• What you are asked to do: Locate the word "energy" in the data below, then copy every line that holds it.

(Entries provided begins)

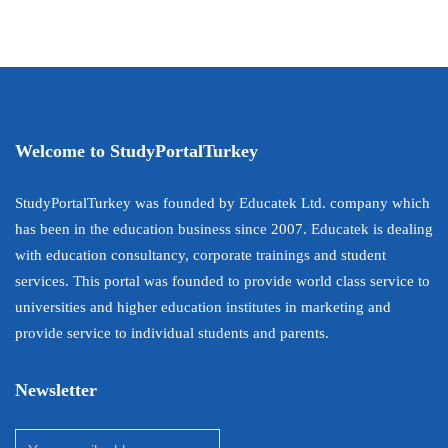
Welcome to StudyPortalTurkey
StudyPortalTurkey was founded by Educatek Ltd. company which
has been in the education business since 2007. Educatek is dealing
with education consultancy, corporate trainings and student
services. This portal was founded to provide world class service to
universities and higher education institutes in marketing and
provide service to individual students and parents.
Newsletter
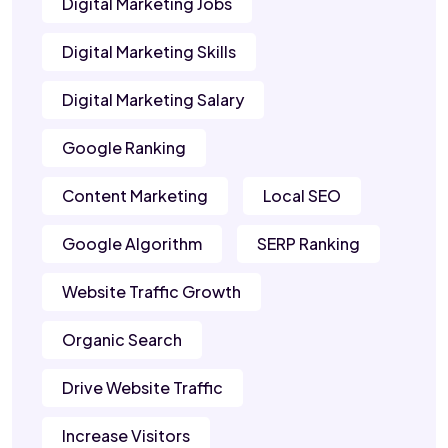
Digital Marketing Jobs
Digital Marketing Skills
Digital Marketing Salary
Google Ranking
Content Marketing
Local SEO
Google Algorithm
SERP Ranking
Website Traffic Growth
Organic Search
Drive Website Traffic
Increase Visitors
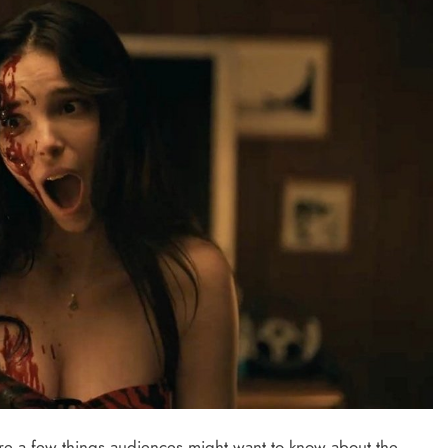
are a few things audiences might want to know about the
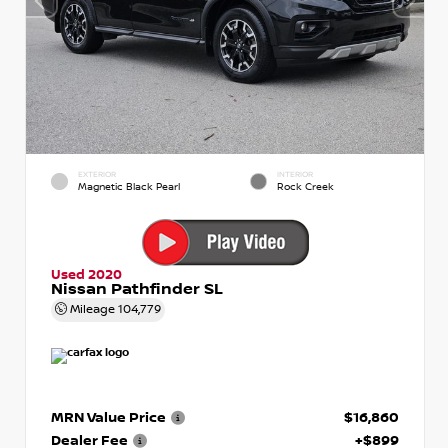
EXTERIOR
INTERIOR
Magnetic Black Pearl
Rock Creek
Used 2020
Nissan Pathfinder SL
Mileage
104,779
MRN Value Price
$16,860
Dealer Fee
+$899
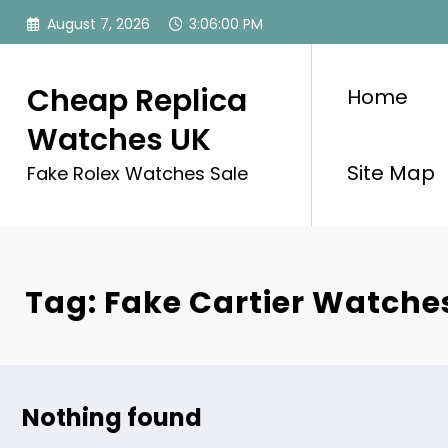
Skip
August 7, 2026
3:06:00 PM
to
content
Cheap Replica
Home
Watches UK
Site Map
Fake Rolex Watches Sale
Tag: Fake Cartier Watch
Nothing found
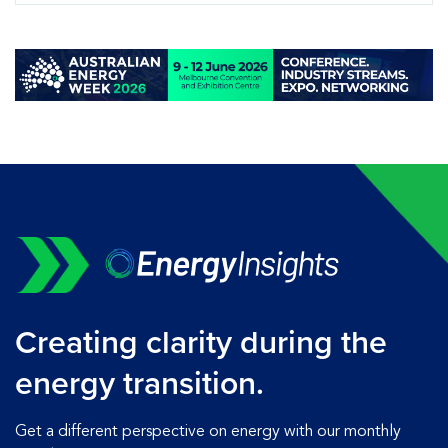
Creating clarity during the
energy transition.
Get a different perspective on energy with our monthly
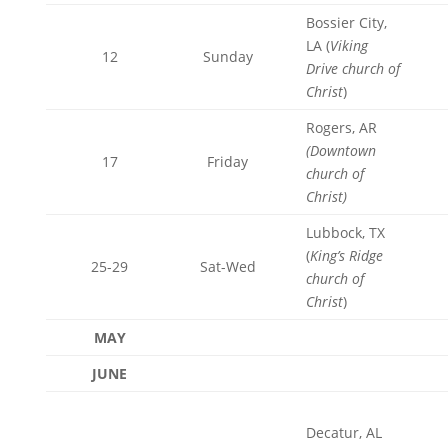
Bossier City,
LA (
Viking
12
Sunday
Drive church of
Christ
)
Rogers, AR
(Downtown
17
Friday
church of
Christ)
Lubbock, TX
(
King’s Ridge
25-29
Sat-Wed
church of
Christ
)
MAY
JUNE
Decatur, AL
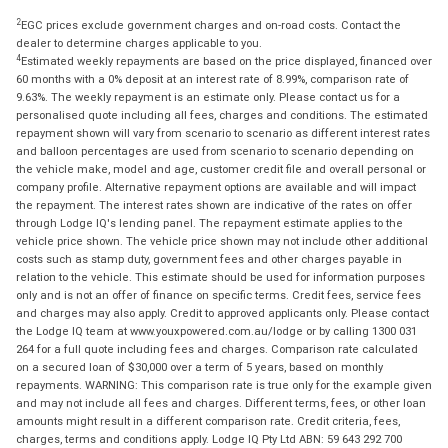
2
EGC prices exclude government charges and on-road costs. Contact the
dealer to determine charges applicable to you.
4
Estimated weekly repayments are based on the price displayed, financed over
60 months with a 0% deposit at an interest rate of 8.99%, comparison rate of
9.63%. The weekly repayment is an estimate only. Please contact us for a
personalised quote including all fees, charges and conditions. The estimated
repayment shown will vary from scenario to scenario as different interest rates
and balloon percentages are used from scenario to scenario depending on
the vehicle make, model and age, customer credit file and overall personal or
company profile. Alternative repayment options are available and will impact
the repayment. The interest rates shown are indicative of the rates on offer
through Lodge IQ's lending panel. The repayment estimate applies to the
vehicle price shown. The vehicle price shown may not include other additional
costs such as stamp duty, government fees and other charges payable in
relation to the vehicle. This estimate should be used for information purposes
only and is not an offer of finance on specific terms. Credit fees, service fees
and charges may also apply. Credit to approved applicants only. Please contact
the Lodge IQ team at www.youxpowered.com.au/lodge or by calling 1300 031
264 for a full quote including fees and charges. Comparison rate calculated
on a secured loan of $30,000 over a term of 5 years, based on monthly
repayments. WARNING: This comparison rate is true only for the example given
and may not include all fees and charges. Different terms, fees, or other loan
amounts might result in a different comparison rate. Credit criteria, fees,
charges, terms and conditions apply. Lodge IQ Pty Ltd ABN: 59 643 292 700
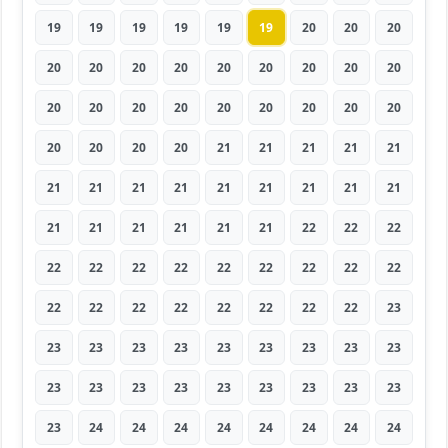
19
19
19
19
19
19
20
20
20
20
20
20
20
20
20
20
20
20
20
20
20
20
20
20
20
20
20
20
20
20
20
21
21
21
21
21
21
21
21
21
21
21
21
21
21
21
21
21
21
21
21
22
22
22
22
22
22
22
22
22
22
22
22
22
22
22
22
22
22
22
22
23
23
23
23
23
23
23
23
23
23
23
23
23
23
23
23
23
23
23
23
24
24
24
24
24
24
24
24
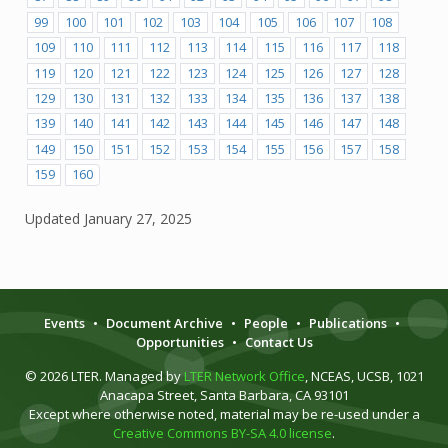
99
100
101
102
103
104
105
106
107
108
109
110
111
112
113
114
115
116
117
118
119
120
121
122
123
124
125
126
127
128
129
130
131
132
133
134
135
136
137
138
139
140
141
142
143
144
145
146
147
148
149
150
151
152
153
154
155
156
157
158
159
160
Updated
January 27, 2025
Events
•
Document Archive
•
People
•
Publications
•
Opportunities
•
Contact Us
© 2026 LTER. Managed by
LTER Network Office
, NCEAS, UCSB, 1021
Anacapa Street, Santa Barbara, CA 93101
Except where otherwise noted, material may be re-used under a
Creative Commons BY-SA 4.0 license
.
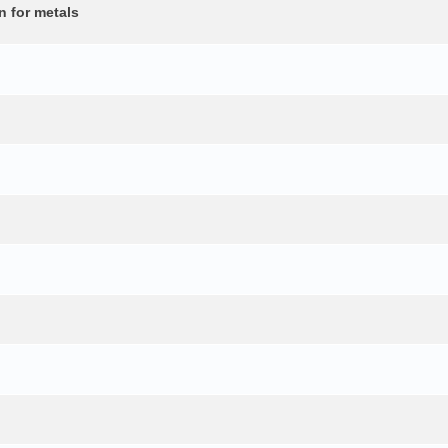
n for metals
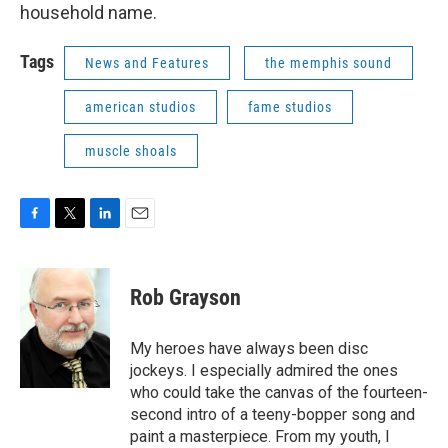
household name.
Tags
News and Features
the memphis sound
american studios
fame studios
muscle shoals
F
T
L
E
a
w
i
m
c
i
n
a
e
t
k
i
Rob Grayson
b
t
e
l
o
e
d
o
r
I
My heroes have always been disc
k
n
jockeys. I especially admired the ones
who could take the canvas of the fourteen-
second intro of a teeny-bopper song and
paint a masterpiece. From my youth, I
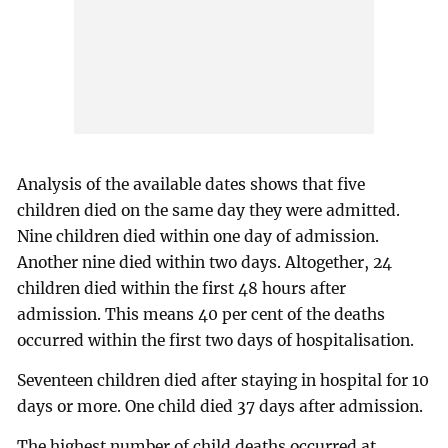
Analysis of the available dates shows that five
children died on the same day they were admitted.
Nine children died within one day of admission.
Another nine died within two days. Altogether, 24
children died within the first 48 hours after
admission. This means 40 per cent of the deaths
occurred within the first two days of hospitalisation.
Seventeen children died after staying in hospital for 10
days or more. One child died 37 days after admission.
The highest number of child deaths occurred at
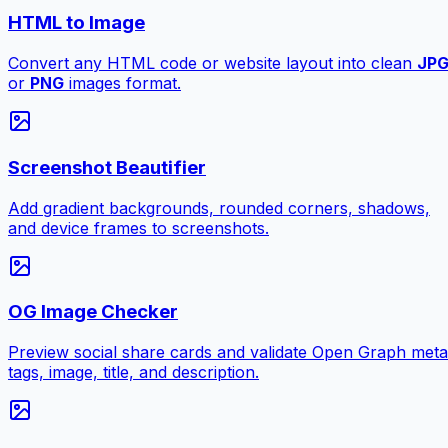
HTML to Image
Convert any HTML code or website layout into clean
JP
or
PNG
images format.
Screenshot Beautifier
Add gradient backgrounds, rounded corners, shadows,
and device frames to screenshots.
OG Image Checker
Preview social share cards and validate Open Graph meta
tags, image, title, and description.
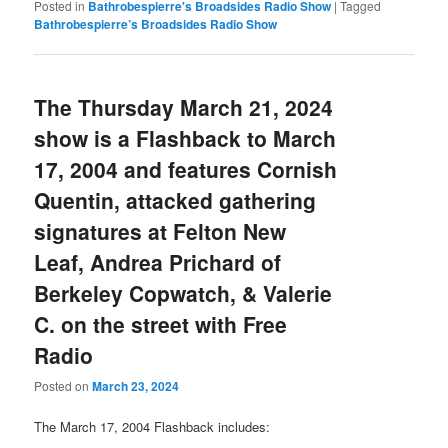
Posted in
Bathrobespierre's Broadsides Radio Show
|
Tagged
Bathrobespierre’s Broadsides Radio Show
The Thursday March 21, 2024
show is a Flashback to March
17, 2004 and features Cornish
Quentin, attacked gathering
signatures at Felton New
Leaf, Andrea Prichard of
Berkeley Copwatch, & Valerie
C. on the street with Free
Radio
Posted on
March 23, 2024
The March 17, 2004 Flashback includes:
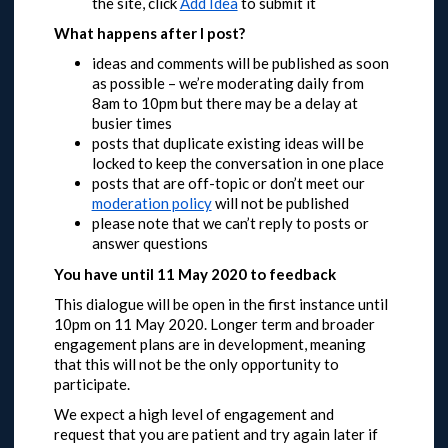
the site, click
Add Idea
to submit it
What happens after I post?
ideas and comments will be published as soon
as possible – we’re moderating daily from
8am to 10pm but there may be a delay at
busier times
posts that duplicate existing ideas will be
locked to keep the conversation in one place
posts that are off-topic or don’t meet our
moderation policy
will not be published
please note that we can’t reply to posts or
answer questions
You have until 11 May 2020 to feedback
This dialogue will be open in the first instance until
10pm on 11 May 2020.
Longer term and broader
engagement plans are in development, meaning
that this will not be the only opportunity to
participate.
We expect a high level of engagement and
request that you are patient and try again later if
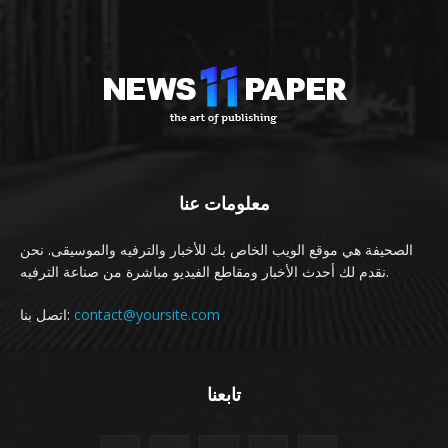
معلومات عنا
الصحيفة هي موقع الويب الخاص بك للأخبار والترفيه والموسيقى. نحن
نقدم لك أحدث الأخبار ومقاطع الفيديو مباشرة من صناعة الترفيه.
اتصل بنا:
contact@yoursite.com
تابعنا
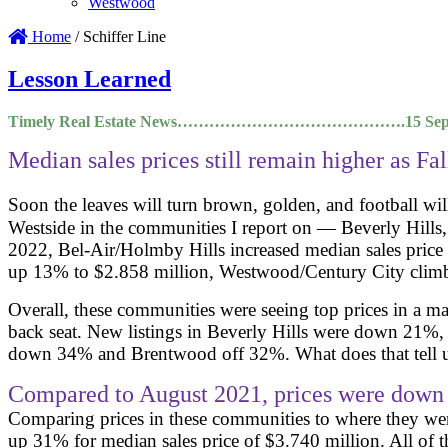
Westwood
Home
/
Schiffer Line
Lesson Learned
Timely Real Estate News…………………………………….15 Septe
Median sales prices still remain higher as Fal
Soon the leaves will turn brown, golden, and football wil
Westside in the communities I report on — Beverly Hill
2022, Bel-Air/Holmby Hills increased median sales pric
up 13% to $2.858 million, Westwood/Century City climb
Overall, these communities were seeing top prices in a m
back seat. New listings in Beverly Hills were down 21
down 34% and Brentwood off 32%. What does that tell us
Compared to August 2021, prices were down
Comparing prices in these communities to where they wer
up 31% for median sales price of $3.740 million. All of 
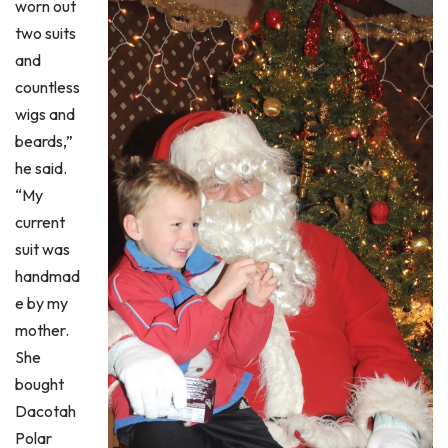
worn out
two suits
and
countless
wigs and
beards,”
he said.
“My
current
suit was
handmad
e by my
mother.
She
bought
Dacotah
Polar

(Entries provided ends)

• Your solution:
energy transition.
Get a different perspective on energy with our monthly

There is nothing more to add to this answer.